November 24, 2011 / 12:53 AM / in 6 years

Canada bank regulator warns on Basel supervision

OTTAWA (Reuters) - Global regulators must step up supervision of how so-called Basel III bank standards are implemented in order to ensure a level playing field among lenders, the head of Canada’s banking watchdog said on Wednesday.

Julie Dickson, who heads the Office of the Superintendent of Financial Institutions (OSFI), said the regulator has been emphasizing internationally that capital rules must be accompanied by “intensive supervision” to be effective and that there was an effort underway to increase scrutiny.

“It’s been agreed that we’re going to try to assess whether global banks, if given the same portfolio, would come up with the same capital,” she told the Senate Standing Committee on Banking, Trade and Commerce.

“That’s going to be very difficult to do, but it’s on the radar screen and a huge amount of effort will go into that in the coming months.”

Dickson said she has told Canadian banks that they should be prepared to meet the new standards, which toughen rules on how much capital and liquidity they must hold, by the first quarter of 2013 rather than 2019 as laid out by the agreement.

“Canadian banks are currently well-positioned to meet or exceed this expectation,” she said.

But she acknowledged that there were questions as to whether or how quickly some other countries would implement the rules, due the weak economic outlook in Europe and the United States.

She said that was why Basel III has a very long transition period, but she added: “We’re very, very focused on this. We want other countries to implement because that’s how you get a level playing field.”
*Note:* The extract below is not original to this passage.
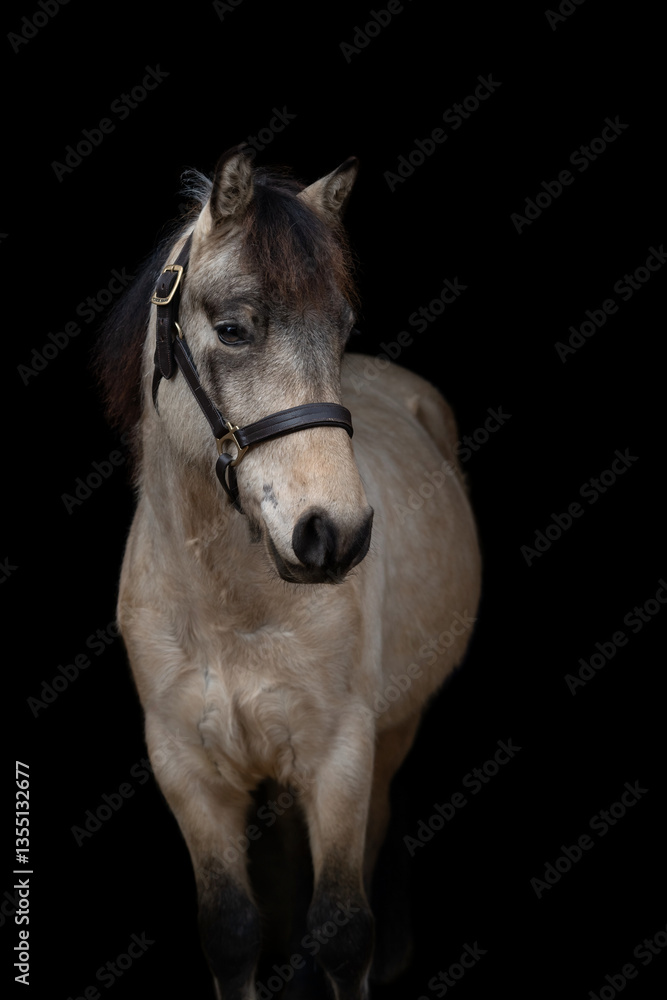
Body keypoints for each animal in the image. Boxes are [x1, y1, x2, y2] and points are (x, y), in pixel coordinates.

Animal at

The spreading European sovereign debt crisis has wrought havoc with the region’s banks, and Dickson noted that markets were concerned that Europe’s plan for a 106 billion euro ($141 billion) recapitalization of its banks may not be enough.

“The market is speaking to some extent, so there are some concerns about the European banking system,” she told reporters after her testimony.

“The IMF had talked about to 200 to 300 billion euros, and I think the market is wondering whether (106 billion) is sufficient,” said Dickson, who chairs a supervisory committee on the G20’s Financial Stability Board.

Dickson said she had not done the work herself to determine the European plan’s sufficiency, but added: “At the end of the day, it’s the market opinion that matters.”


Dickson also said international regulators would start looking at issue of nationally systemically important financial institutions, or national SIFIs, early next year. This is a sequel to SIFIs that are deemed to be globally important.

“We’ll start to look at it at the international level after Christmas,” she said. “We have to talk about this, whether it makes sense. We’ll let the FSB process play out and then figure out what it means for Canada.”

No Canadian bank was on the list of 29 global SIFIs released by the FSB earlier this month.

Banks deemed systemically important are subject to stricter capital rules, as their collapse would be seen as catastrophic to the industry.